"Gaddafi is dead", it is the newstory of the week. From a small uprising demanding democracy in the Mediterranean nation, Gaddafi efficiently fanned the flames with his brutal rhetoric and actions. As the tide began to turn even China and Russia backed away from their usual veto power against western interventions and abstained in a UN Security Council vote, allowing NATO to take the reigns of the UN's "Responsibility to Protect".
Despite Arab League and Sino-Russian protestations as what was an enforced no-fly zone became effectively the heavy firepower of the suddently steamrolling revolution, the NATO partners turned a blind eye to the nations so terrified of their own separatist movements that such a revolution was a threat to their national stability. But what was most striking about the involvement of NATO was not that they were involved at all, but who it was that was involved.
Launching attacks on the Tripoli compounds and wiping the Libyan army's armoured divisions from existence was not a single US aircraft. French and British UAVs patrolled the skies; Turkish, Norwegian and Italian bombers turned vengeful mercenary divisions into fleeing streams of deserters. When the campaign stalled near Sirte, news broke through that the French had grown tired of the brutality of another dictator further west. Gbagbo, dictator of the Ivory Coast, was rooted out from his hole in the ex-colony by French special forces, bringing to an end another, less newsworthy civil war. As the campaign stalled a second time in September, NTC forces drew back to permit a devastating NATO bombing campaign which turned heavy-weapons units to craters and left pro-Gaddafi forces' last hopes in Columbian FARC and Ukrainian snipers imported months before.

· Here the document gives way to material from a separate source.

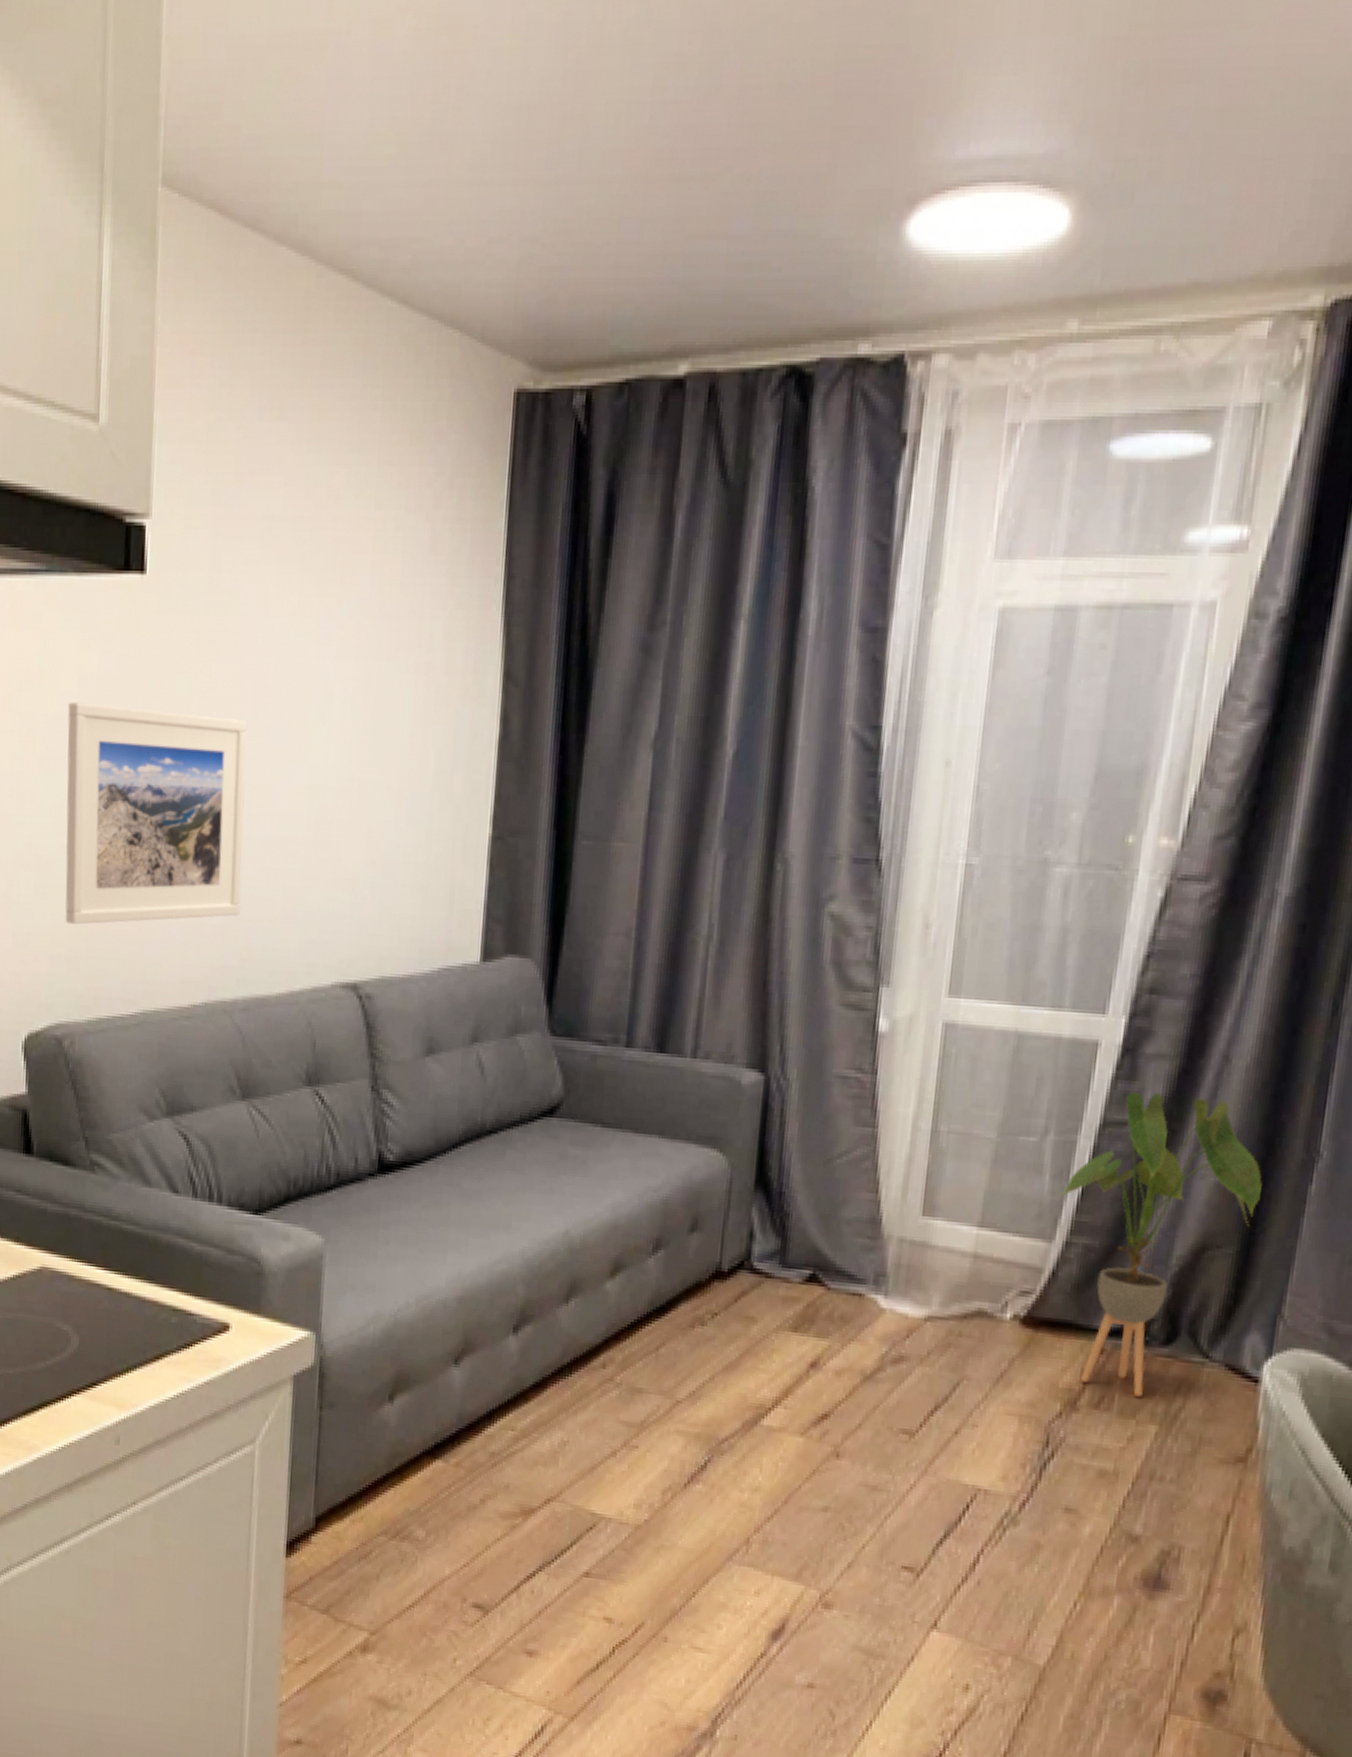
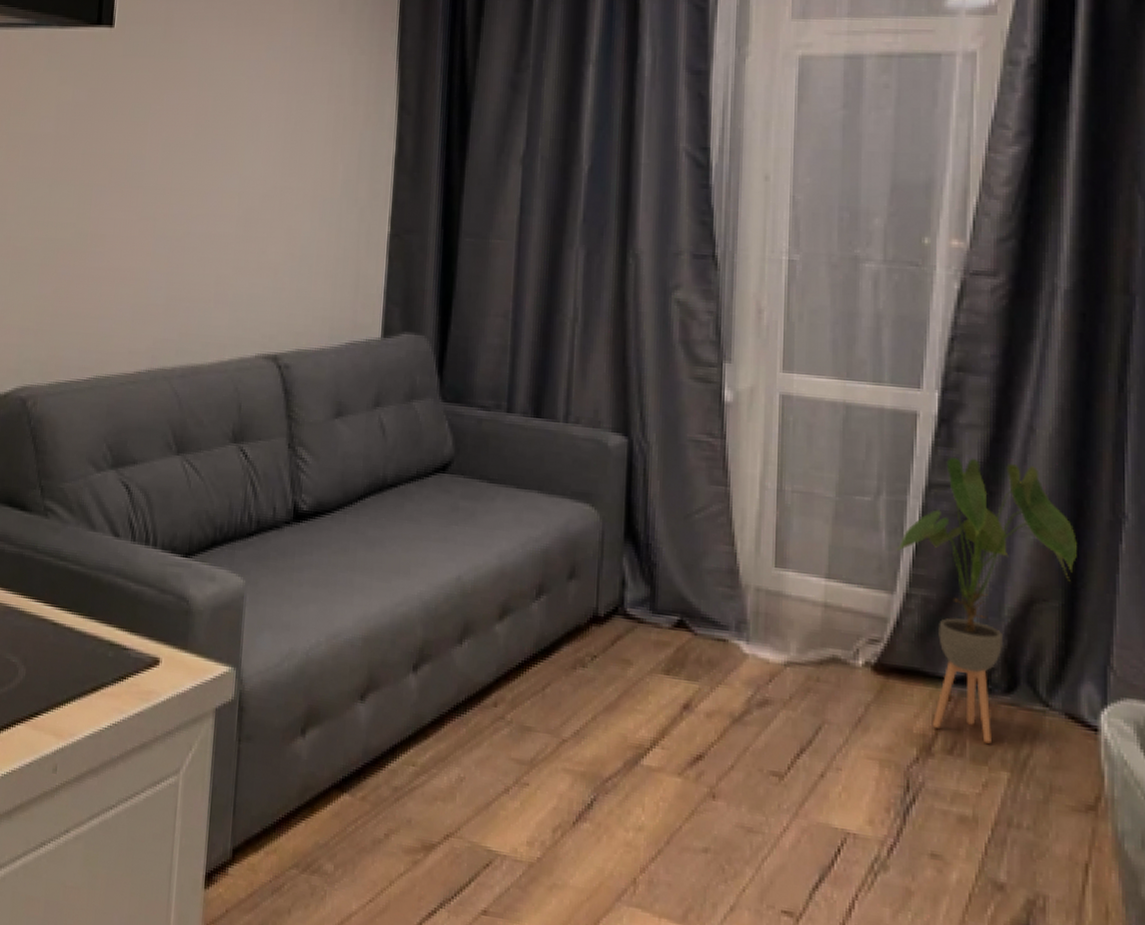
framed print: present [65,702,247,925] -> none [34,125,191,303]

The US sat back and watched, and suddenly became aware of what they missed. The first major war the west has joined in nine years has proved a resounding success, with relations between western Europe and the Arab world at an all-time high. As Europe acts to unite it's fiscal policy in the wake of the Eurozone crisis, the US is becoming a stranger in the world it has dominated for half a century.

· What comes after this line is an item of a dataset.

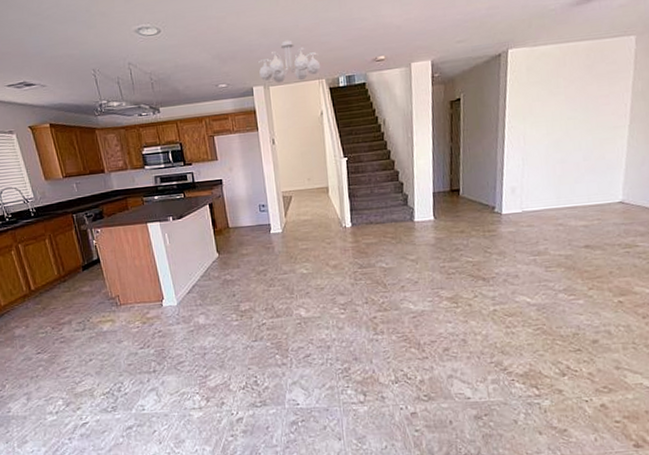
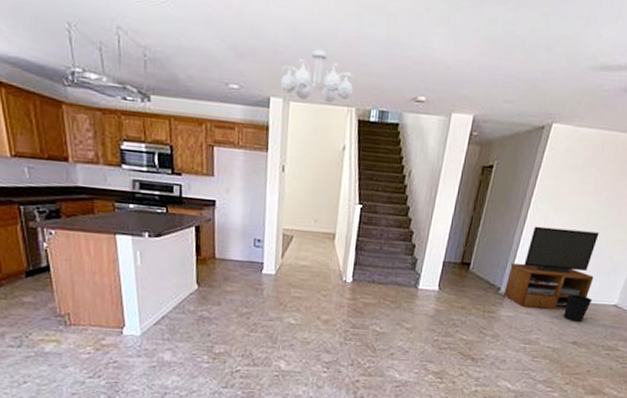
tv stand: none [499,136,590,220] -> present [503,226,599,311]
wastebasket: none [567,198,595,227] -> present [563,294,593,323]

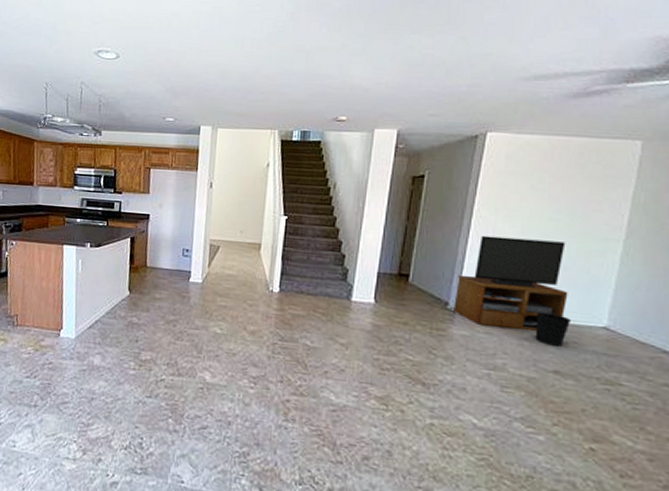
ceiling light fixture: present [280,49,354,104] -> none [210,85,276,128]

Gaddafi is dead, Libya celebrates, Europe congratulates, the US chastises. How dare they shoot dead the leader who had oppressed them for decades after his capture. How could the NTC possibly have permitted frustrated amateur fighters who have had their lives threatened for eight months by a ruthless dictator to have put his life to an end when they finally dug his pathetic self from an underground pipe. As Libya prepares to enter the twenty-first century with new partners in it's similarly free neighbour states and Western Europe, the US lays down their condemnation for the new state. War Crimes! False Democracy! Islamification!

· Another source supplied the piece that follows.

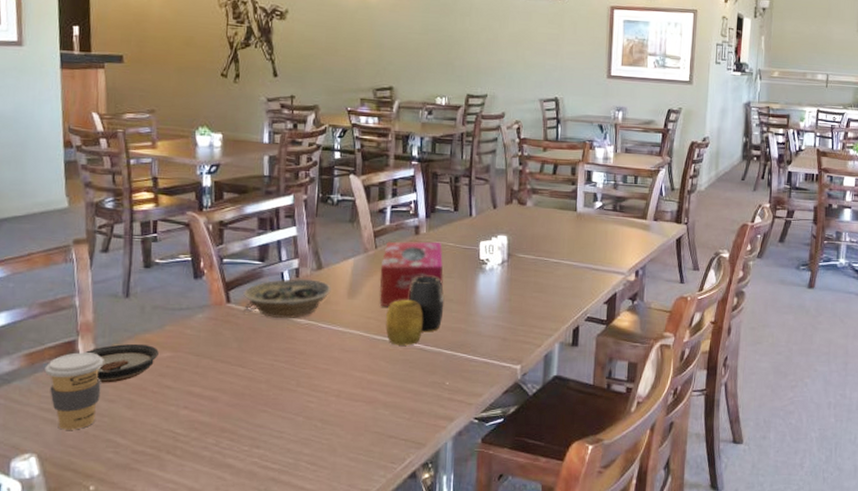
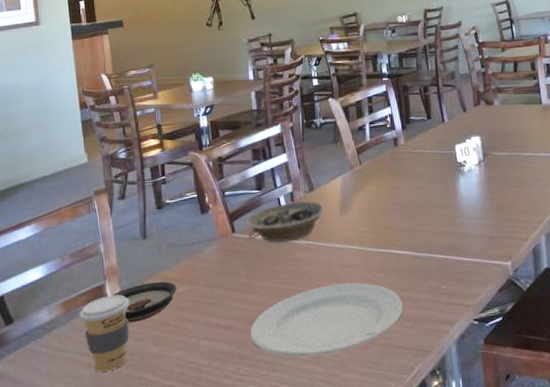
plate: none [235,367,403,437] -> present [250,282,404,357]
tissue box: present [380,241,444,306] -> none [366,150,426,219]
vase: present [386,276,444,346] -> none [378,184,431,256]

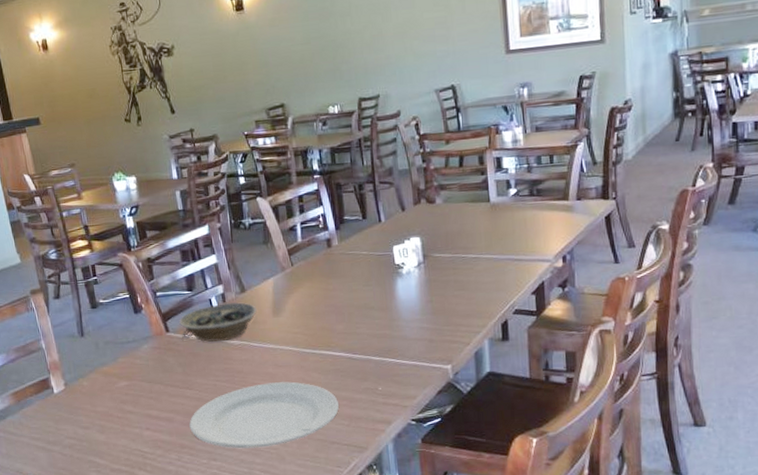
coffee cup: present [79,295,130,372] -> none [29,387,77,455]
saucer: present [111,281,177,323] -> none [56,376,117,413]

The moderate, morally-progressive and democratic parties of the new Libya ought to turn to the power that lifted not a finger to help them in their plight and tell them where to go. In a political atmosphere which has republican candidates crying out for repayments from Iraq for the expense of freeing them in a unilateral invasion, the US has to be put in its place. Where Canada and Germany both dedicate far more forces to international peacekeeping missions than the nation with the most powerful military in the world, maybe it is time for the US to step back and take a look at itself. What is the role of the US in the new political climate? There is no red-scourge to confine, no great terrorist leader to hunt.
Either the US takes on a role of moral authority, and acts to protect the people of Uganda, Yemen, Somalia, Tibet, Kurdistan and Darfur; or they focus on their national interest and stop passing out proclamations of the lack of integrity of the nations they so readily condemn.
Congratulations to Libya, and welcome to a world of greater freedom.